A company purchases shipments of batteries and uses this acceptance sampling plan: Randomly select and test 40 batteries. Accept the batch if there are fewer than 3 defects. A particular shipment of thousands of batteries has a 3.2% rate of defects. Below, we will find the probability that the whole shipment will be accepted.
A) How do we know that this problem is a binomial problem? Explain your answer in one or two sentences. (Hint: Do we have independent trials? Do we have two conditions, success and failure? Do we meet the sample size requirement, etc.?)
B) What would you consider the condition of “success” in this binomial problem? Would it be considered “success” in real life? Justify your answer in at least two sentences. (Hint: Think about the probability you will use to solve the problem.
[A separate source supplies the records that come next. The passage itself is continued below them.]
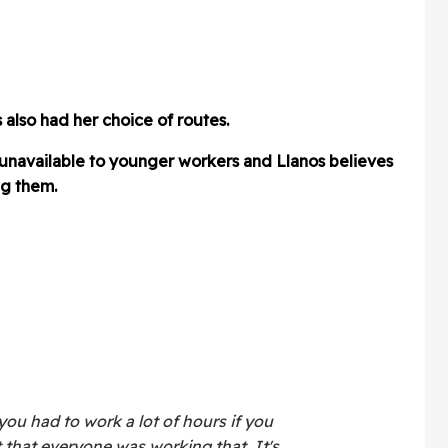
 also had her choice of routes.
 unavailable to younger workers and Llanos believes
g them.
you had to work a lot of hours if you
 that everyone was working that. It's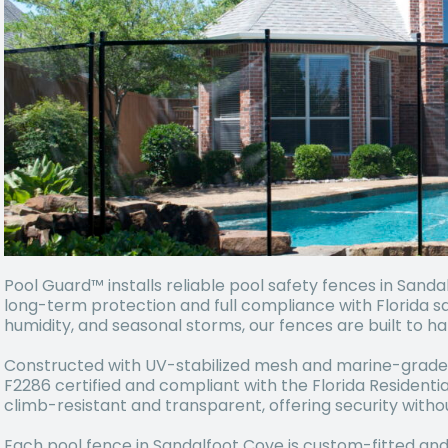
Pool Guard™ installs reliable pool safety fences in Sand
long-term protection and full compliance with Florida sa
humidity, and seasonal storms, our fences are built to ha
Constructed with UV-stabilized mesh and marine-grade
F2286 certified and compliant with the Florida Residenti
climb-resistant and transparent, offering security witho
Each pool fence in Sandalfoot Cove is custom-fitted and 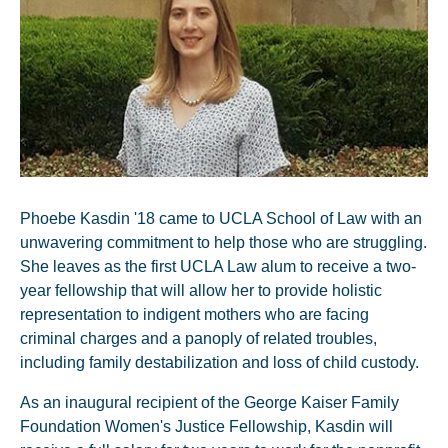
Phoebe Kasdin '18 came to UCLA School of Law with an
unwavering commitment to help those who are struggling.
She leaves as the first UCLA Law alum to receive a two-
year fellowship that will allow her to provide holistic
representation to indigent mothers who are facing
criminal charges and a panoply of related troubles,
including family destabilization and loss of child custody.
As an inaugural recipient of the George Kaiser Family
Foundation Women's Justice Fellowship, Kasdin will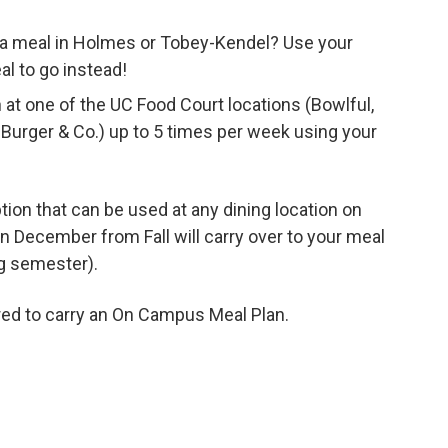
or a meal in Holmes or Tobey-Kendel? Use your
l to go instead!
at one of the UC Food Court locations (Bowlful,
d Burger & Co.) up to 5 times per week using your
option that can be used at any dining location on
 December from Fall will carry over to your meal
ng semester).
red to carry an On Campus Meal Plan.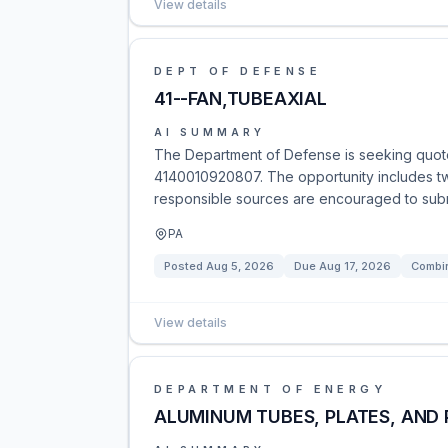
View details
DEPT OF DEFENSE
41--FAN,TUBEAXIAL
AI SUMMARY
The Department of Defense is seeking quote
4140010920807. The opportunity includes two 
responsible sources are encouraged to submi
PA
Posted
Aug 5, 2026
Due
Aug 17, 2026
Combin
View details
DEPARTMENT OF ENERGY
ALUMINUM TUBES, PLATES, AND 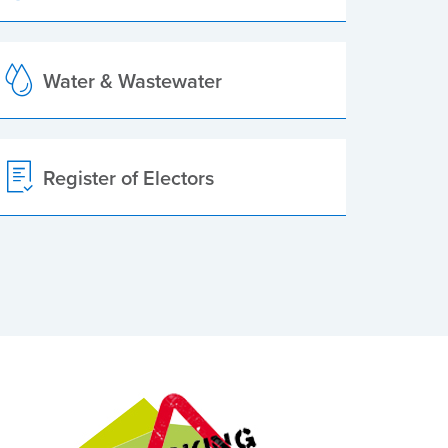
Water & Wastewater
Register of Electors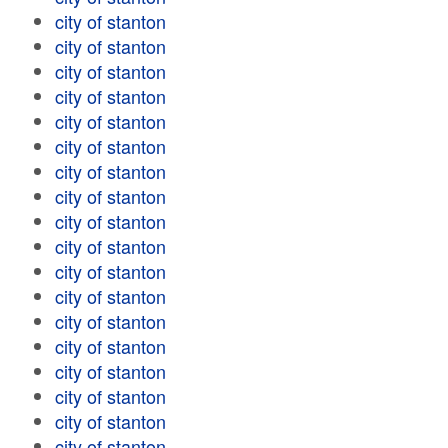
city of stanton
city of stanton
city of stanton
city of stanton
city of stanton
city of stanton
city of stanton
city of stanton
city of stanton
city of stanton
city of stanton
city of stanton
city of stanton
city of stanton
city of stanton
city of stanton
city of stanton
city of stanton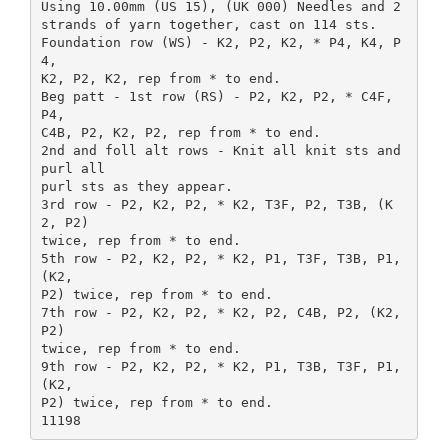
Using 10.00mm (US 15), (UK 000) Needles and 2
strands of yarn together, cast on 114 sts.
Foundation row (WS) - K2, P2, K2, * P4, K4, P
4,
K2, P2, K2, rep from * to end.
Beg patt - 1st row (RS) - P2, K2, P2, * C4F,
P4,
C4B, P2, K2, P2, rep from * to end.
2nd and foll alt rows - Knit all knit sts and
purl all
purl sts as they appear.
3rd row - P2, K2, P2, * K2, T3F, P2, T3B, (K
2, P2)
twice, rep from * to end.
5th row - P2, K2, P2, * K2, P1, T3F, T3B, P1,
(K2,
P2) twice, rep from * to end.
7th row - P2, K2, P2, * K2, P2, C4B, P2, (K2,
P2)
twice, rep from * to end.
9th row - P2, K2, P2, * K2, P1, T3B, T3F, P1,
(K2,
P2) twice, rep from * to end.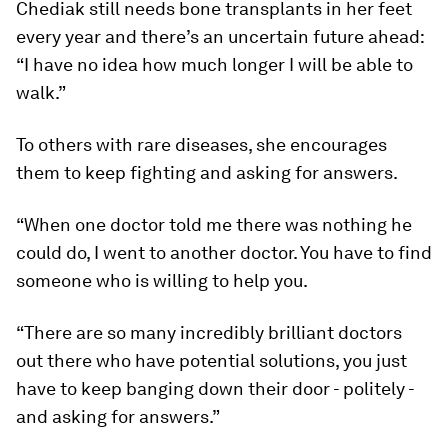
Chediak still needs bone transplants in her feet
every year and there’s an uncertain future ahead:
“I have no idea how much longer I will be able to
walk.”
To others with rare diseases, she encourages
them to keep fighting and asking for answers.
“When one doctor told me there was nothing he
could do, I went to another doctor. You have to find
someone who is willing to help you.
“There are so many incredibly brilliant doctors
out there who have potential solutions, you just
have to keep banging down their door - politely -
and asking for answers.”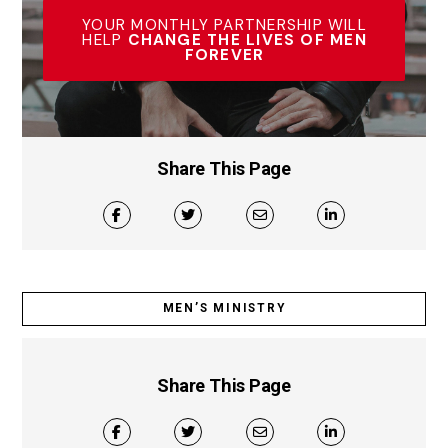
YOUR MONTHLY PARTNERSHIP WILL
HELP
CHANGE THE LIVES OF MEN
FOREVER
Share This Page
MEN’S MINISTRY
Share This Page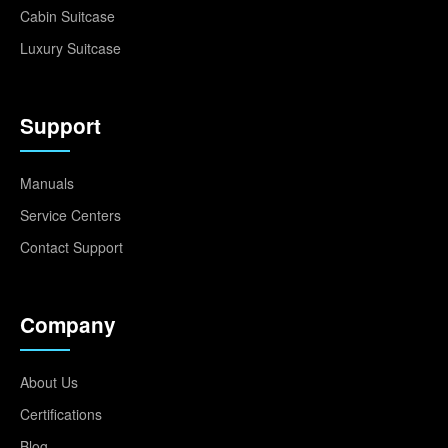
Cabin Suitcase
Luxury Suitcase
Support
Manuals
Service Centers
Contact Support
Company
About Us
Certifications
Blog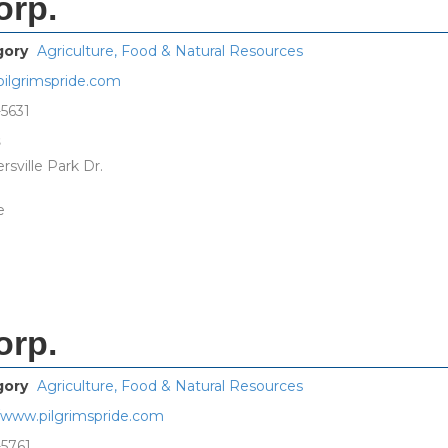
orp.
gory
Agriculture, Food & Natural Resources
ilgrimspride.com
-5631
s
sville Park Dr.
e
orp.
gory
Agriculture, Food & Natural Resources
//www.pilgrimspride.com
-5761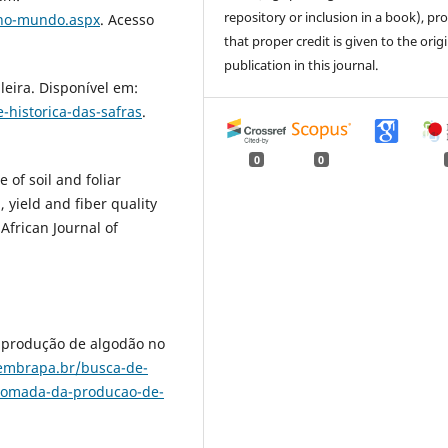
repository or inclusion in a book), pr
-no-mundo.aspx
. Acesso
that proper credit is given to the orig
publication in this journal.
eira. Disponível em:
-historica-das-safras
.
0
0
 of soil and foliar
, yield and fiber quality
African Journal of
 produção de algodão no
embrapa.br/busca-de-
etomada-da-producao-de-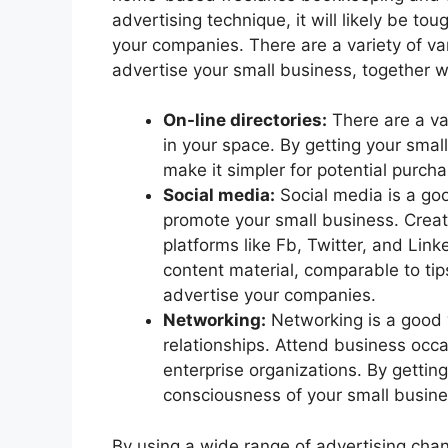
advertising technique, it will likely be t
your companies. There are a variety of va
advertise your small business, together w
On-line directories:
There are a var
in your space. By getting your small
make it simpler for potential purch
Social media:
Social media is a go
promote your small business. Create
platforms like Fb, Twitter, and Lin
content material, comparable to ti
advertise your companies.
Networking:
Networking is a good w
relationships. Attend business occ
enterprise organizations. By gettin
consciousness of your small busin
By using a wide range of advertising cha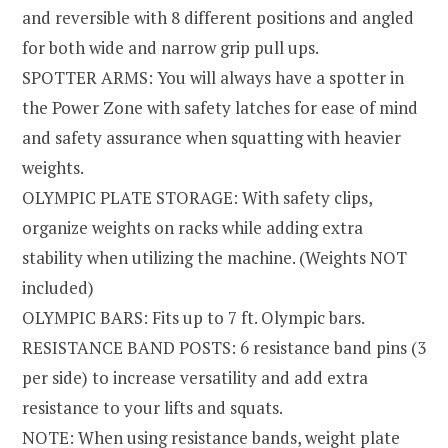
and reversible with 8 different positions and angled
for both wide and narrow grip pull ups.
SPOTTER ARMS: You will always have a spotter in
the Power Zone with safety latches for ease of mind
and safety assurance when squatting with heavier
weights.
OLYMPIC PLATE STORAGE: With safety clips,
organize weights on racks while adding extra
stability when utilizing the machine. (Weights NOT
included)
OLYMPIC BARS: Fits up to 7 ft. Olympic bars.
RESISTANCE BAND POSTS: 6 resistance band pins (3
per side) to increase versatility and add extra
resistance to your lifts and squats.
NOTE: When using resistance bands, weight plate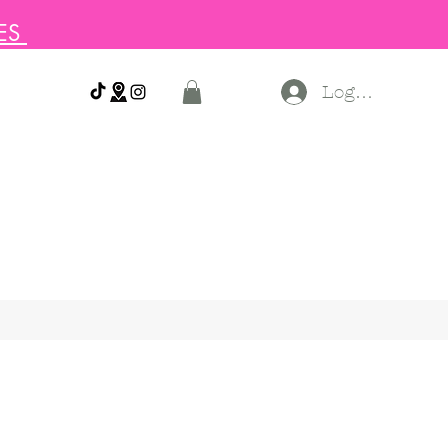
SES
Log In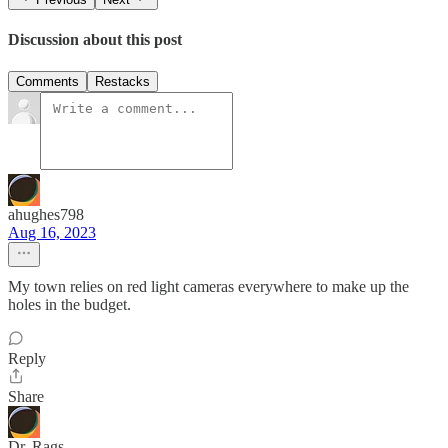
Discussion about this post
Comments
Restacks
ahughes798
Aug 16, 2023
My town relies on red light cameras everywhere to make up the
holes in the budget.
Reply
Share
Dr. Rags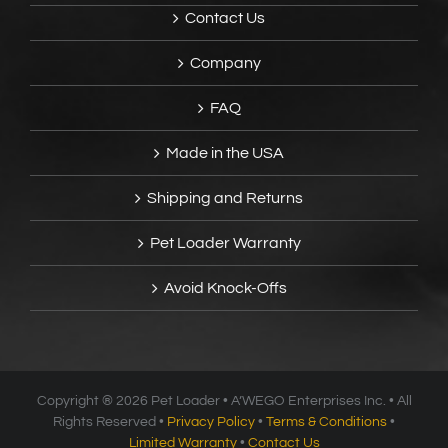
Contact Us
Company
FAQ
Made in the USA
Shipping and Returns
Pet Loader Warranty
Avoid Knock-Offs
Copyright ®
2026 Pet Loader • A’WEGO Enterprises Inc. • All
Rights Reserved •
Privacy Policy
•
Terms & Conditions
•
Limited Warranty
•
Contact Us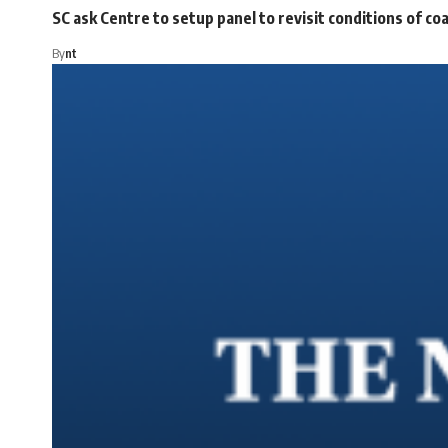
SC ask Centre to setup panel to revisit conditions of c
By
nt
With what condition is it associated? “Success” in binomial probability is not always “success” in real life!)
(A) Yes, the trials are independent because one battery being defective does not affect another battery being good or defective. We have two conditions: a battery being defective (success) and a battery being not defective (failure). The sample size requirement is met because we are sampling only 40 batteries where the company is producing thousands of batteries.
(B) In this problem a "success" is defined as a battery being defective. This is not so in real life. In real life we would rather call finding a good battery as a "success". So, "success" in a binomial experiment is not always a "success" in real life.